Islamic State is also on the back foot in Syria, where Kurdish and Arab militias backed by the U.S.-led coalition have captured swathes of its territory in the north and are assaulting its main Syrian stronghold of Raqqa.
McGurk said about 2,000 Islamic State fighters remained in Raqqa and as much as 60 percent of the city had been retaken.
The jihadist group is now falling back deeper into the Euphrates valley region of eastern Syria.
Mattis said the next step for forces fighting Islamic State in Syria would be a move against the middle Euphrates valley, a reference to the militants' stronghold in Deir al-Zor province southeast of Raqqa.
A U.S. official also said Mattis would press Massoud Barzani, president of the autonomous Kurdistan Regional Government, to call off a planned referendum on independence.
Iraq's Kurds have said they will hold the referendum on Sept. 25 despite concerns from Iraq's neighbors who have Kurdish minorities within their borders and a U.S. request to postpone it.

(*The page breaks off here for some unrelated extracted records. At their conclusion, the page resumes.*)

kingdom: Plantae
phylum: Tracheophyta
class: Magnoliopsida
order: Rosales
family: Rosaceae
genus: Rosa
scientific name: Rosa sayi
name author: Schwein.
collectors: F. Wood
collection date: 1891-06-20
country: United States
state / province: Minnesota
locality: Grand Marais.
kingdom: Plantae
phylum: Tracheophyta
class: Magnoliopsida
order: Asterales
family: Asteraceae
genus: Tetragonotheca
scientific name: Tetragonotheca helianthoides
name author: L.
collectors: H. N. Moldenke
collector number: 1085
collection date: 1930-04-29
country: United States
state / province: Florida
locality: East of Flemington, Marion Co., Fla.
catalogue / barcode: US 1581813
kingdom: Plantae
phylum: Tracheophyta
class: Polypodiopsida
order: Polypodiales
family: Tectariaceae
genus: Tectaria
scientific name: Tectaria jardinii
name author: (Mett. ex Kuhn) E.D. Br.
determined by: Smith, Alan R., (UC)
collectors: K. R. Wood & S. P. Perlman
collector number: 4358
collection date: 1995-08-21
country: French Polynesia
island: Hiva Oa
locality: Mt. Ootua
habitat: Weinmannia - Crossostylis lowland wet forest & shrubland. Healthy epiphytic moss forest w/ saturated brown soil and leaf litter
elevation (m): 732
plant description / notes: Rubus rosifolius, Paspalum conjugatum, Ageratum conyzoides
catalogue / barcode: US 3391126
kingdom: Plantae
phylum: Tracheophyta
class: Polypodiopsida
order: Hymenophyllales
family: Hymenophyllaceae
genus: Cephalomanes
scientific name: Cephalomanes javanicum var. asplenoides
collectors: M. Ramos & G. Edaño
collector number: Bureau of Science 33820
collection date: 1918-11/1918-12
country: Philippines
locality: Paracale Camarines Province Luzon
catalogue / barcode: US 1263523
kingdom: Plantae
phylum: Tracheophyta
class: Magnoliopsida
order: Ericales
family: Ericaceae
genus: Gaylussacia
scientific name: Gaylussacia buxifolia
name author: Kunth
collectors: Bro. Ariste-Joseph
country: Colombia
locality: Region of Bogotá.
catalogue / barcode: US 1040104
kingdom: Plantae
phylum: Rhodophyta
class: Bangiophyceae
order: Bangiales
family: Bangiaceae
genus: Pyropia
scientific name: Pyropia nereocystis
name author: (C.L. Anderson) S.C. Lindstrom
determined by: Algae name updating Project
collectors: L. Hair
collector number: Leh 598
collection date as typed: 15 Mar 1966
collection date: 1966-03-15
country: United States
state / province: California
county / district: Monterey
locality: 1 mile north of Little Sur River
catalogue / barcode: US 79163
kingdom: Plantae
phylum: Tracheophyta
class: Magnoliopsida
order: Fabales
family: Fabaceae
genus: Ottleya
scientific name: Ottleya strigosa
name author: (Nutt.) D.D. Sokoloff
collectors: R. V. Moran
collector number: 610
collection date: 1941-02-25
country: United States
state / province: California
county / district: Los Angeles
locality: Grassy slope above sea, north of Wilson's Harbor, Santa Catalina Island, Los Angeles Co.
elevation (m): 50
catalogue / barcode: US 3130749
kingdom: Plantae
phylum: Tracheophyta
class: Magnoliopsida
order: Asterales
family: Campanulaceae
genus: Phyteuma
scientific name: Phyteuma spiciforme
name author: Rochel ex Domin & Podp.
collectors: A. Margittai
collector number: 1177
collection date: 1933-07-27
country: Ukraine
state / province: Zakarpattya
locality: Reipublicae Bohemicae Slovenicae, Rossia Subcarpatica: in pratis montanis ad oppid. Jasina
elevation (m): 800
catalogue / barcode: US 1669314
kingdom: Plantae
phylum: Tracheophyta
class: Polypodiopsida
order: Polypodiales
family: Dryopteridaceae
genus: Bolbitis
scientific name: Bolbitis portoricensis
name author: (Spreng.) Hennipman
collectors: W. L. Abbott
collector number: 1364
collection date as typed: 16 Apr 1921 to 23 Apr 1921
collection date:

However, a senior Kurdish official said the Kurds may consider the possibility of a delay in return for financial and political concessions from the central government in Baghdad.
The United States and other Western nations fear the vote could ignite a new conflict with Baghdad and possibly neighboring countries, diverting attention from the ongoing war against Islamic State militants in Iraq and Syria.